Badge Skill | Nearest SFIA Skill | SFIA Level |
---|---|---|
Data Science | Data modelling and design | Level 2 |
Data management | Level 2 | |
Data visualisation | Level 4 | |
Data Scientist Workbench | Data modelling and design | Level 2 |
Python | Programming/Software Development | Level 2 |
R | Programming/Software Development | Level 2 |
Scala | Programming/Software Development | Level 2 |
Statistics | No equivalent |
This simple exercise reveals just how difficult it is to perform an accurate mapping when no competency model has been employed to define the skills associated with a badge from the outset. That’s not to suggest the badge skills are wrong or incomplete, rather they are difficult to map to SFIA as they lack specificity.

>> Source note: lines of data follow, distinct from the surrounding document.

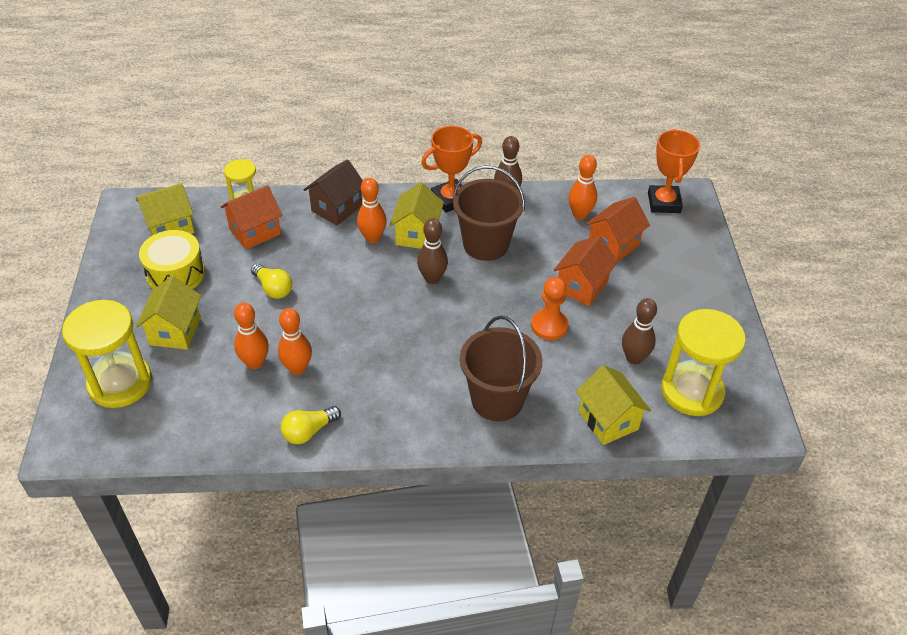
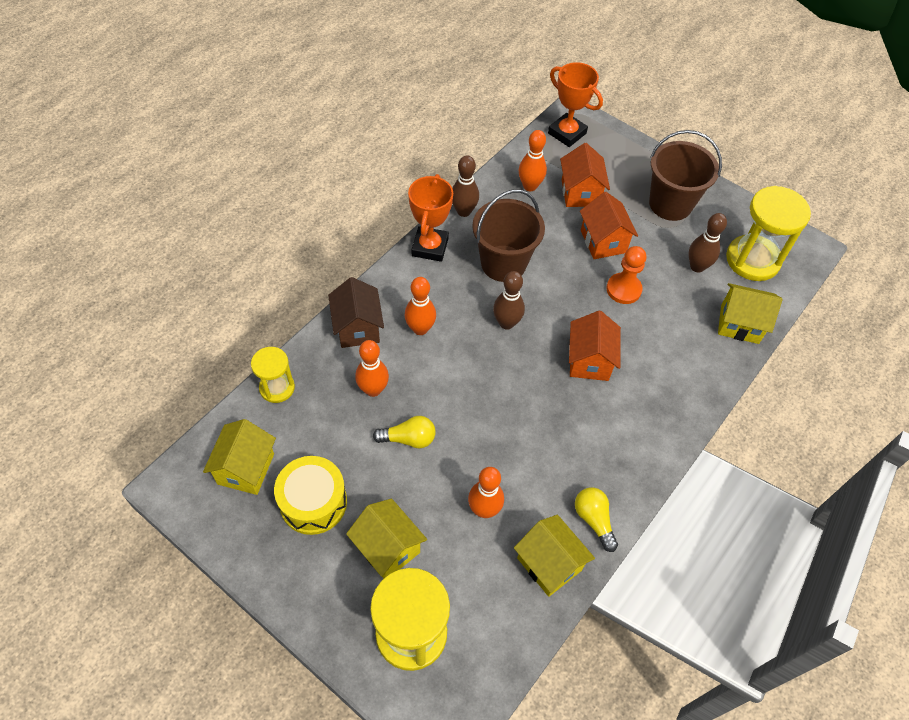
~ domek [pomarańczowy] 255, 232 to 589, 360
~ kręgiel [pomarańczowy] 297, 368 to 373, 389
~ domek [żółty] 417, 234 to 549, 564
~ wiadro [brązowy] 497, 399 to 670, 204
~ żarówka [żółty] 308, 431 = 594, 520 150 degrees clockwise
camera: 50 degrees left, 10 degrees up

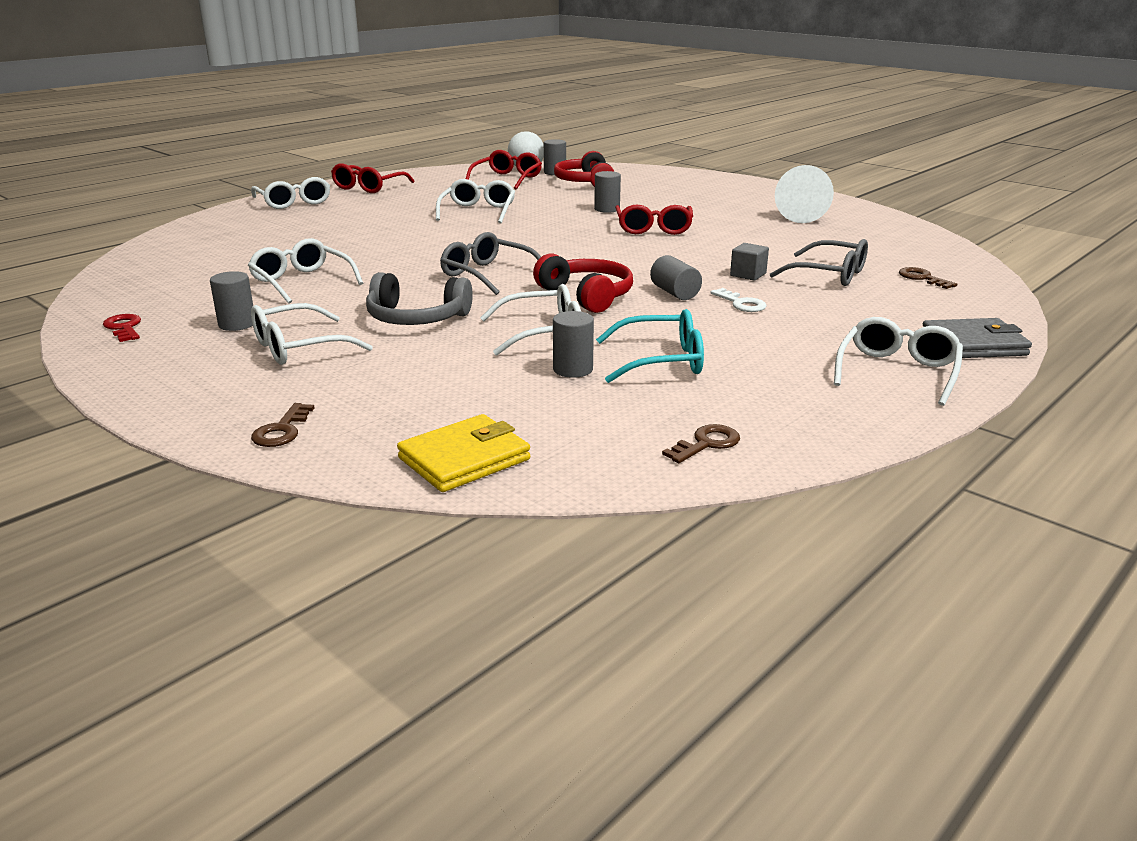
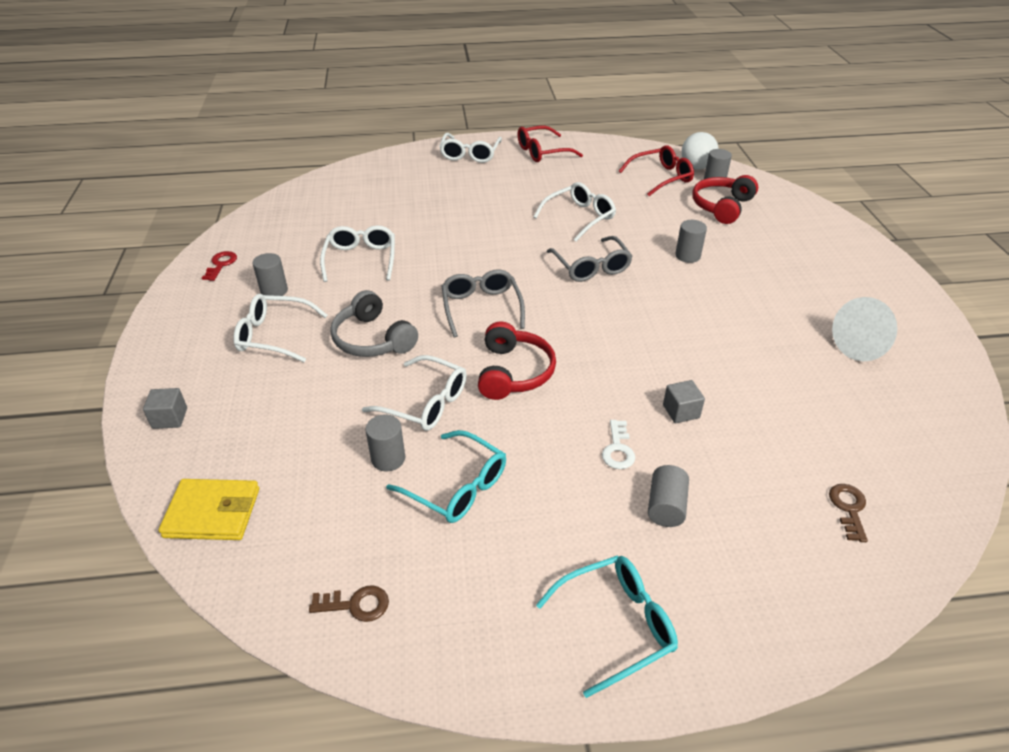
- okulary [czerwony] 653, 228
- portfel [szary] 973, 344
~ walec [szary] 674, 293 to 666, 507
~ okulary [szary] 829, 274 to 591, 267
~ klucz [brązowy] 282, 430 to sześcian [szary] 170, 418
~ okulary [biały] 897, 372 to okulary [turkusowy] 616, 625
camera: 40 degrees right, 15 degrees up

It appears from the titles that the Data Science Foundation’s badge skills are in fact a mix of software programming language, two topics and the name of an all-in-one cloud-based data manipulation product; whether they are skills at all is debatable. No detailed description of the skills associated with the badge is given, so it’s not possible to be certain if the chosen SFIA skills are the most relevant. Let’s try an alternative framework for comparison.
The UK Government’s own Digital, Data and Technology Capability (DDTC) Framework identifies the following skills for a Data Scientist at the entry or ‘working’ level of competence:
Badge Skill | DDTC Framework Skill | DDTC Level |
---|---|---|
Data Science | Domain expertise | Working |
Data science innovation | Working | |
Developing data science capability | Working | |
Data Scientist Workbench | Data engineering and manipulation | Working |
Python | Programming and build (data science) | Working |
R | Programming and build (data science) | Working |
Scala | Programming and build (data science) | Working |
Statistics | Applied maths, statistics and scientific practices | Working |
Again, it’s difficult to be certain if the skills are correctly mapped, and while the DDTC framework provides detailed descriptions of all the skills at each level in the DDTC model that appear to map better to the badge skills, we can only assume that the Data Science Foundation badge maps to the lowest level (‘working’ in the DDTC model).

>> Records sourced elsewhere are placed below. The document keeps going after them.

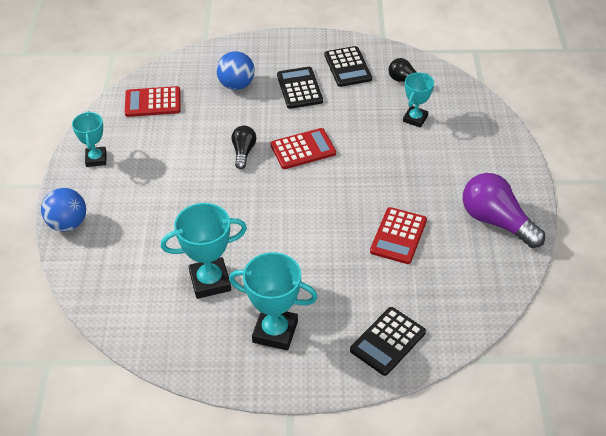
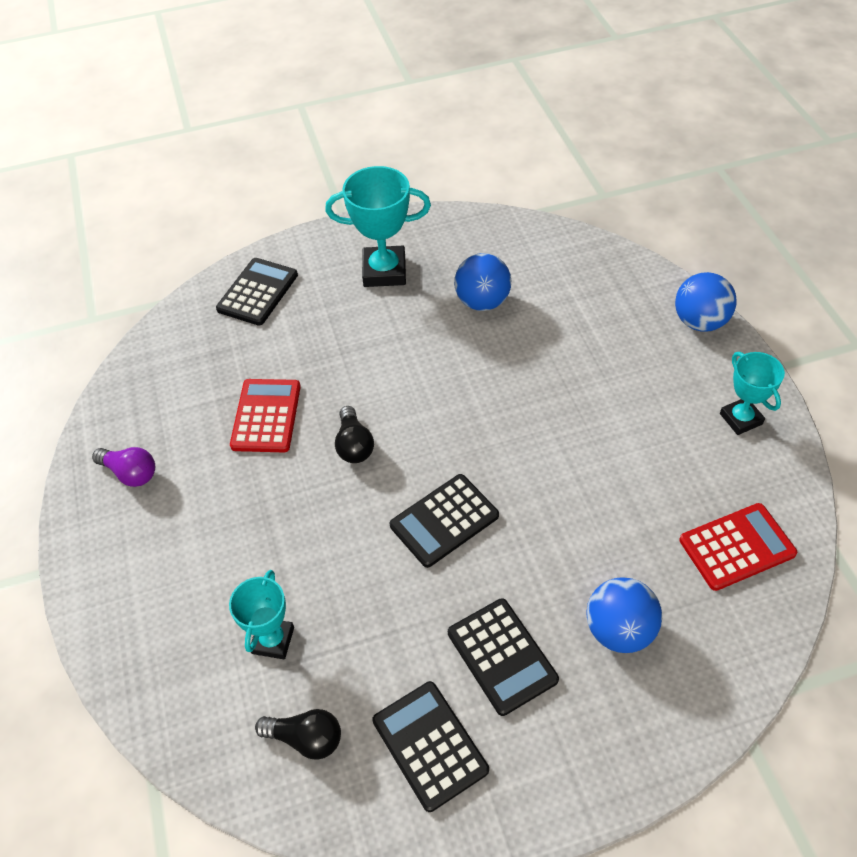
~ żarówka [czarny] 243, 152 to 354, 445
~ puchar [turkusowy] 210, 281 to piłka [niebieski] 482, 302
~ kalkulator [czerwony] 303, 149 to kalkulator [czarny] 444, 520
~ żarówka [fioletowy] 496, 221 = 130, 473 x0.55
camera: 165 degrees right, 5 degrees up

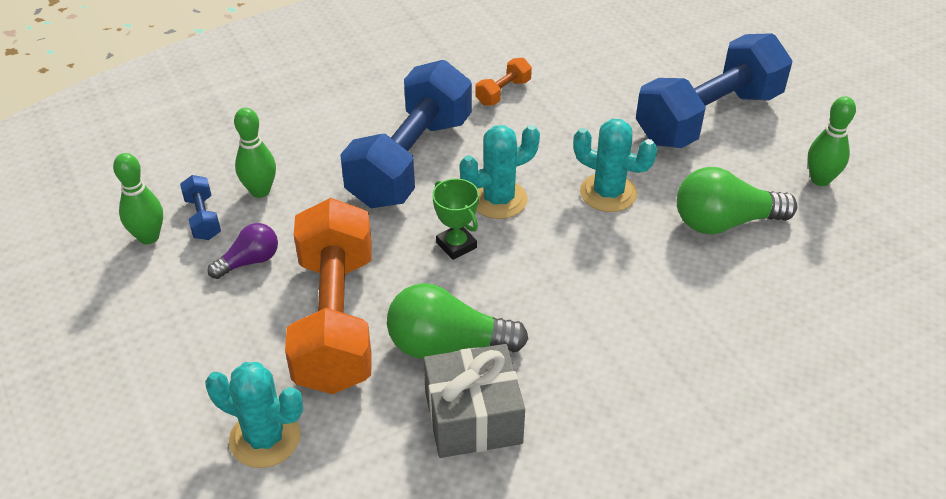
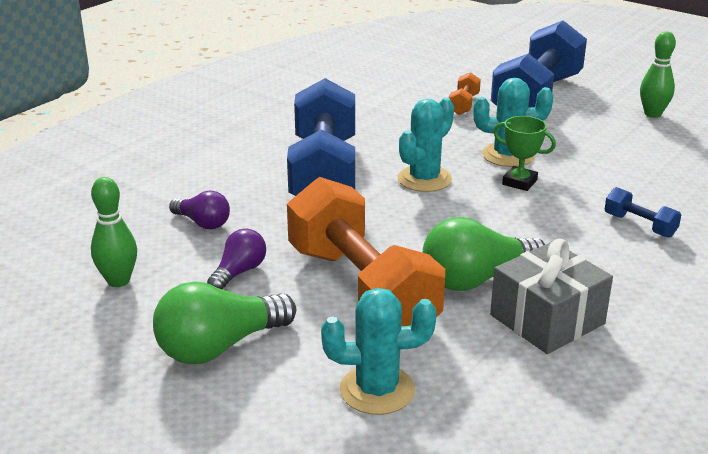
~ hantel [niebieski] 203, 218 to 639, 225
~ puchar [zielony] 456, 245 to 519, 182
~ hantel [pomarańczowy] 503, 92 to 464, 104
~ żarówka [zielony] 724, 222 to 220, 346
~ kręgiel [zielony] 260, 191 to żarówka [fioletowy] 202, 223
camera: 25 degrees left, 15 degrees down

There are multiple frameworks we could use for comparison, including the European e-Competence Framework (ECF) which is a general model for the IT industry, or for the Information Security badge, the NIST NICE and IISP frameworks that cover that subject domain to greater depth than SFIA or ECF. Whichever frameworks we choose, it will be necessary to make an approximation of the mapping between digital badges and one or more frameworks until the digital badge market matures.
Neither the SFIA nor DDTC frameworks can be said to map fully and correctly to the skills identified by the badge; we’ve not even tried to compare two or more similar Data Science badges awarded by different organisations. At present, this is not a big issue - but as the market adopts digital badging, it will be inevitable that lateral comparison of skills will need to be made by employers, recruiters and job seekers.
In conclusion
Digital badging is in its infancy and has much potential, but until there is a common competence framework against which knowledge, skills, experience and behaviour can be mapped, it will be difficult for employers, recruiters and job seekers to understand their relative worth. In reality. the perceived value of digital badges will derive from a combination of the market demand for the skill and the brand of the awarding organisation.